*Input*.
###
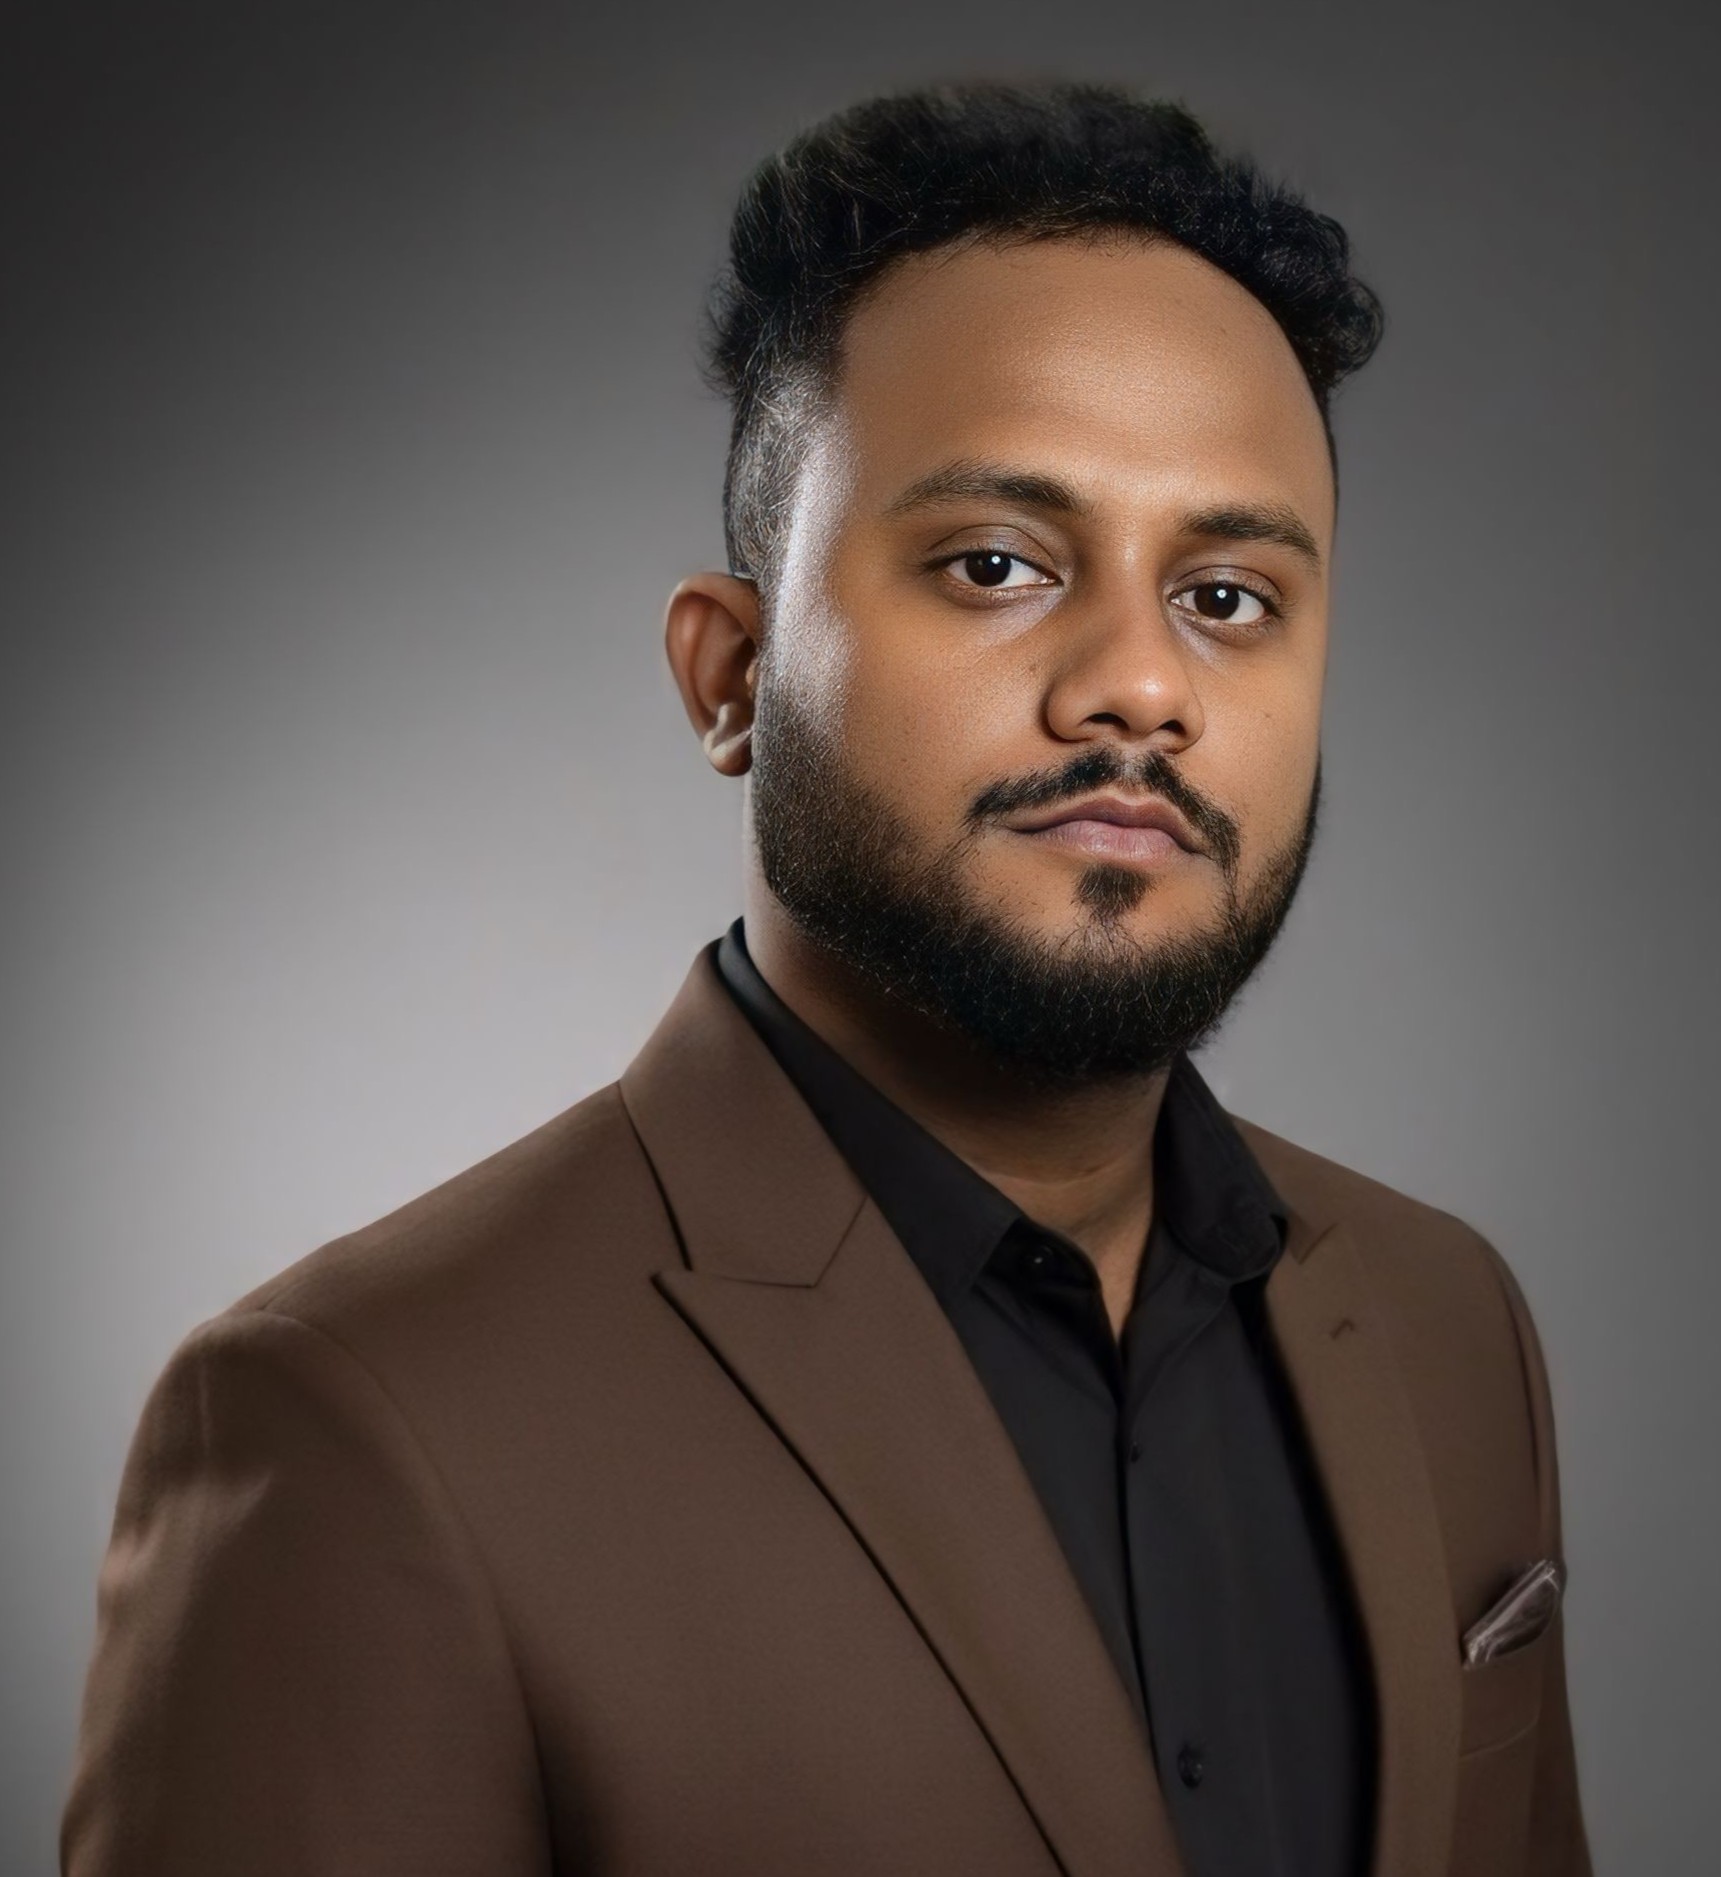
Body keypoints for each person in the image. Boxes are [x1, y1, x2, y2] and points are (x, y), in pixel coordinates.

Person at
###
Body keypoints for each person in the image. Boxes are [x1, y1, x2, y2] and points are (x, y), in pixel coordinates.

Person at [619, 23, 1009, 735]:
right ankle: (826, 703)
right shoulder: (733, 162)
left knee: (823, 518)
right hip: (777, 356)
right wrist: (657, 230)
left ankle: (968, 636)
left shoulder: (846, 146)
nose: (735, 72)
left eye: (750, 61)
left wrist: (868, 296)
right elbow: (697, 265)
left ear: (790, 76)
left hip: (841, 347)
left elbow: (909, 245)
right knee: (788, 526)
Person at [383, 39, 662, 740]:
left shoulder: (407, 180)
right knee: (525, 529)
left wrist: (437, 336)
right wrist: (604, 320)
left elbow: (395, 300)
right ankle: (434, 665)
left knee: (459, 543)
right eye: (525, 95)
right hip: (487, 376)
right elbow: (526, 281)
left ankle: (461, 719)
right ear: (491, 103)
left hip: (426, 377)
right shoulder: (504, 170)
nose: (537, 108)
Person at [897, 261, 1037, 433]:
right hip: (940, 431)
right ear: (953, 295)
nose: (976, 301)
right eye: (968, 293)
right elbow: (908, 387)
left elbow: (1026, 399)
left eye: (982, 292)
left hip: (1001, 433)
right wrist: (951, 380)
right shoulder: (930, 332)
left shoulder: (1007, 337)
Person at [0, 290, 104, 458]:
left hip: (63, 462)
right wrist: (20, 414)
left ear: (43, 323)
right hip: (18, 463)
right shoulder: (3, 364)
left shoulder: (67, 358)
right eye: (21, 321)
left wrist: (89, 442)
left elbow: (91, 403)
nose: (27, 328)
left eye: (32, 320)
###
*Required work*.
Find the line with "right wrist: (20, 414)" in the entries above. Retype it and each line after it, exactly, through the line with "left eye: (32, 320)", and stop there.

*Response*.
right wrist: (20, 414)
left ear: (43, 323)
right hip: (18, 463)
right shoulder: (3, 364)
left shoulder: (67, 358)
right eye: (21, 321)
left wrist: (89, 442)
left elbow: (91, 403)
nose: (27, 328)
left eye: (32, 320)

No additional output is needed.